FILE - U.S. troops patrol at an Afghan National Army base in Logar province, Afghanistan Aug. 7, 2018.
FILE - U.S. troops patrol at an Afghan National Army base in Logar province, Afghanistan Aug. 7, 2018.

Updated July 13, 2019, 10:35 a.m.

The NATO-led security alliance in Afghanistan says an American soldier was killed “in action” Saturday, which brings to 11 the number of deaths among the U.S. military this year in the Afghanistan.

The Resolute Support mission gave no further details and withheld the name of the service member until the next of kin were informed. The fatality reportedly has brought to 2,430 the number of U.S. service members killed since the Afghan war started in October of 2001.

The Taliban insurgency said in a brief statement its fighters had planted a road side bomb in Sayedabad district of the eastern Afghan province of Wardak.

It went on to claim the powerful blast struck an American armored personnel carrier, killing two “invaders [references to foreign troops] and injuring three others”, though the insurgent claims are often inflated.

A Taliban ambush in the same Afghan district late last month had killed two American soldiers.

The NATO-led security mission of about 20,000 foreign troops consists mainly of American soldiers and it is mandated to train, assist and advise Afghans security forces battling the Taliban.

Suicide bombers

Meanwhile, Afghan officials told VOA that a group of heavily armed “suicide bombers” stormed a police base in Qala-e-Naw, the capital of the northwestern Badghis province, killing at least three security personnel and wounding eight others.

The Afghan interior ministry said security forces were locked in an intense exchange of fire with the assailants, killing two of them and trying to neutralize the rest.
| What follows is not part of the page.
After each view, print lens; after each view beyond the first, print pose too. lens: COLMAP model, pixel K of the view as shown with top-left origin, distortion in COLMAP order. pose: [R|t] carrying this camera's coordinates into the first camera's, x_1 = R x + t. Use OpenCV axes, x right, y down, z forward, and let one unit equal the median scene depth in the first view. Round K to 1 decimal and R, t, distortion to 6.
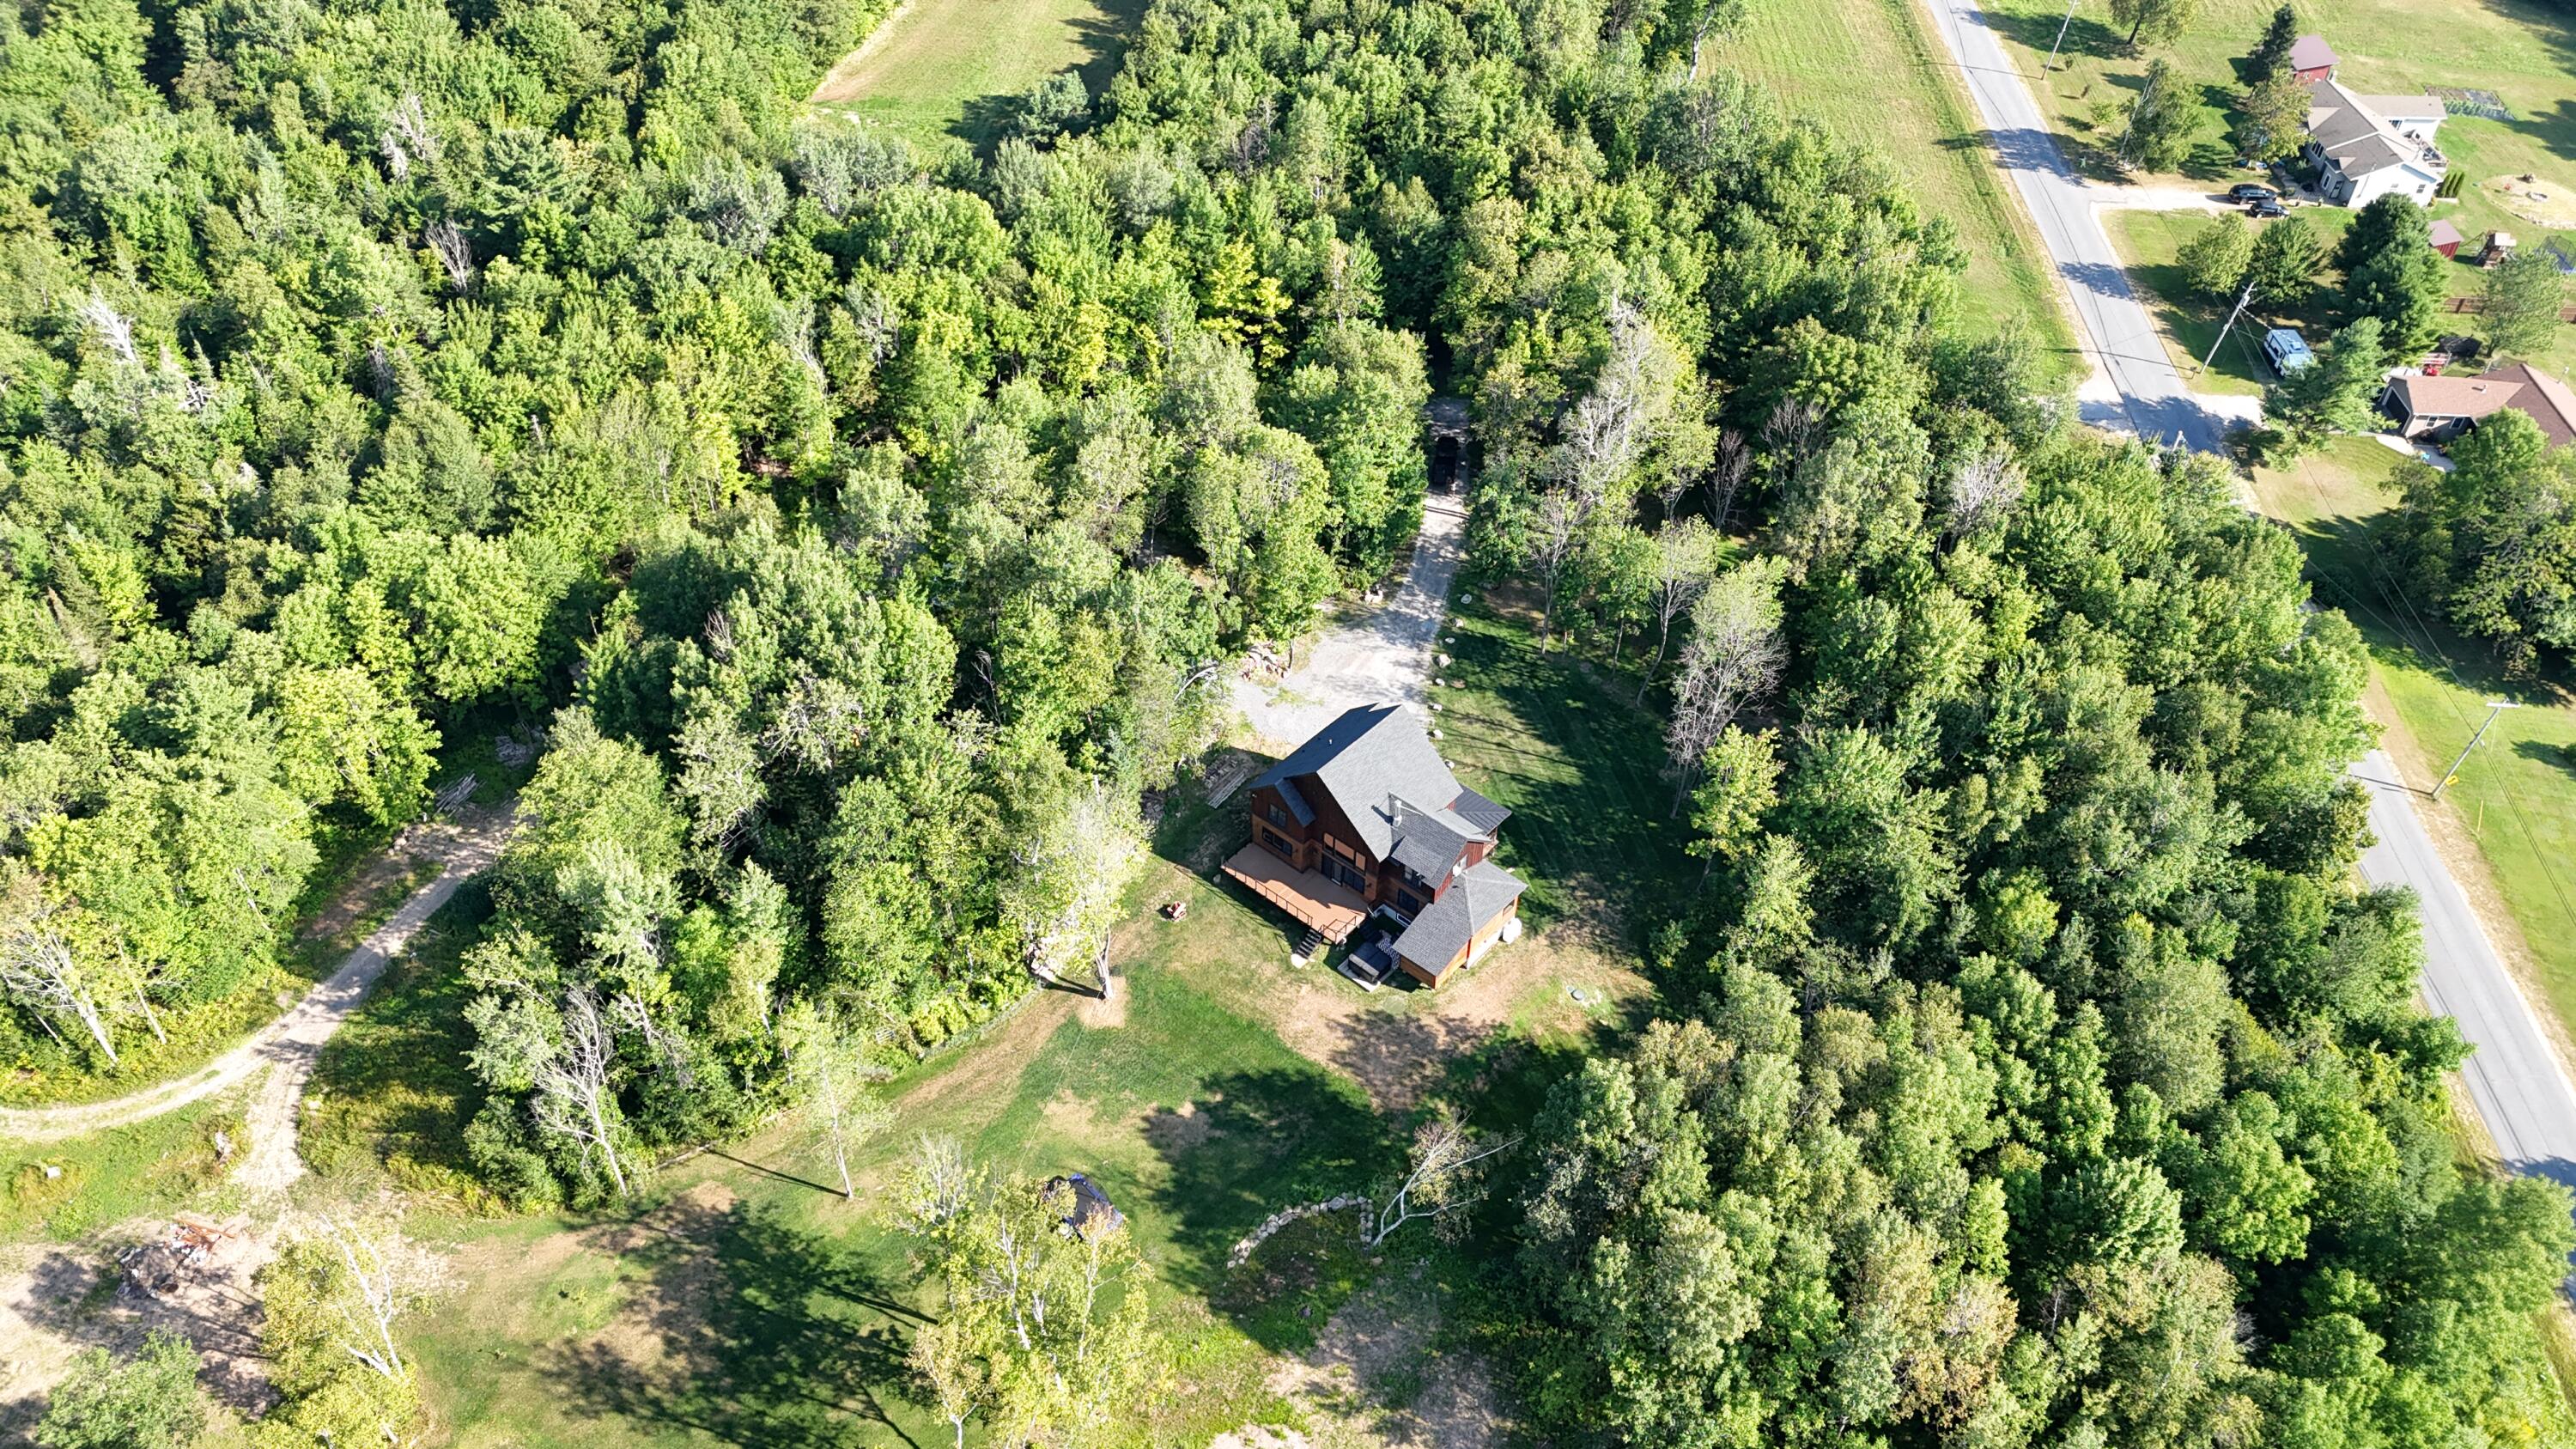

The attackers were said to be holding up in a nearby hotel.

The Taliban claimed responsibility for the attack, saying it “killed and injured” a large number of “enemy fighters.”

The violence comes amid intensified U.S.-led efforts to strike a deal with the Taliban to bring an end to the 18-year-old Afghan war.

But the peace negotiations have not deterred the insurgents from resorting to violence and there has been an upsurge in recent weeks, killing scores of Afghan forces.

The Taliban rejects calls for a cease-fire until Washington agrees and announces a timetable for the withdrawal of foreign troops from Afghanistan.

On Thursday, China hosted senior officials from Russia, the United States and Pakistan for consultations on the Afghan peace process. “The four sides encouraged all parties to take steps to reduce violence leading to a comprehensive and permanent cease-fire that starts with intra-Afghan negotiations,” said a joint statement issued after the meeting in Beijing.